[Transcribed page text]
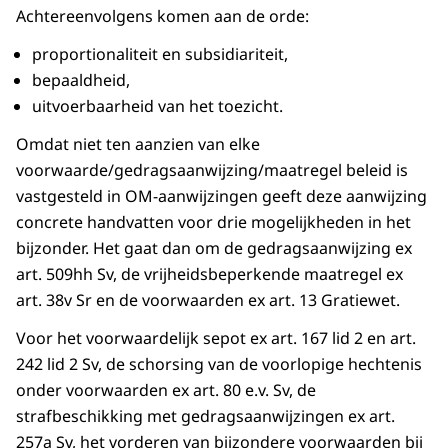
Achtereenvolgens komen aan de orde:
proportionaliteit en subsidiariteit,
bepaaldheid,
uitvoerbaarheid van het toezicht.
Omdat niet ten aanzien van elke
voorwaarde/gedragsaanwijzing/maatregel beleid is
vastgesteld in OM-aanwijzingen geeft deze aanwijzing
concrete handvatten voor drie mogelijkheden in het
bijzonder. Het gaat dan om de gedragsaanwijzing ex
art. 509hh Sv, de vrijheidsbeperkende maatregel ex
art. 38v Sr en de voorwaarden ex art. 13 Gratiewet.
Voor het voorwaardelijk sepot ex art. 167 lid 2 en art.
242 lid 2 Sv, de schorsing van de voorlopige hechtenis
onder voorwaarden ex art. 80 e.v. Sv, de
strafbeschikking met gedragsaanwijzingen ex art.
257a Sv, het vorderen van bijzondere voorwaarden bij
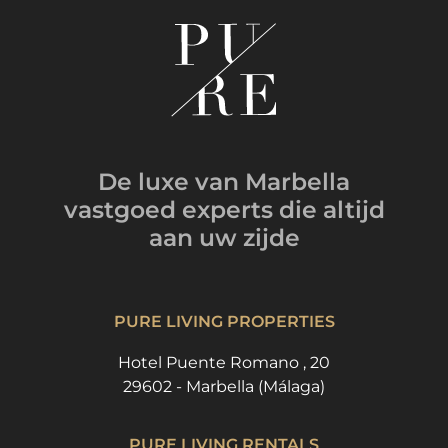
De luxe van Marbella
vastgoed experts
die altijd
aan uw zijde
PURE LIVING PROPERTIES
Hotel Puente Romano , 20
29602 - Marbella (Málaga)
PURE LIVING RENTALS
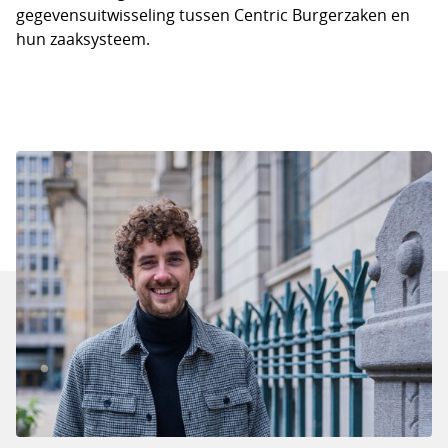
gegevensuitwisseling tussen Centric Burgerzaken en
hun zaaksysteem.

TO DO |
Reproduce every line of text from the rows above verbatim, leaving the pictures out of your answer.

ANSWER BOX |
Achtereenvolgens komen aan de orde:
proportionaliteit en subsidiariteit,
bepaaldheid,
uitvoerbaarheid van het toezicht.
Omdat niet ten aanzien van elke
voorwaarde/gedragsaanwijzing/maatregel beleid is
vastgesteld in OM-aanwijzingen geeft deze aanwijzing
concrete handvatten voor drie mogelijkheden in het
bijzonder. Het gaat dan om de gedragsaanwijzing ex
art. 509hh Sv, de vrijheidsbeperkende maatregel ex
art. 38v Sr en de voorwaarden ex art. 13 Gratiewet.
Voor het voorwaardelijk sepot ex art. 167 lid 2 en art.
242 lid 2 Sv, de schorsing van de voorlopige hechtenis
onder voorwaarden ex art. 80 e.v. Sv, de
strafbeschikking met gedragsaanwijzingen ex art.
257a Sv, het vorderen van bijzondere voorwaarden bij
De luxe van Marbella
vastgoed experts
die altijd
aan uw zijde
PURE LIVING PROPERTIES
Hotel Puente Romano , 20
29602 - Marbella (Málaga)
PURE LIVING RENTALS
gegevensuitwisseling tussen Centric Burgerzaken en
hun zaaksysteem.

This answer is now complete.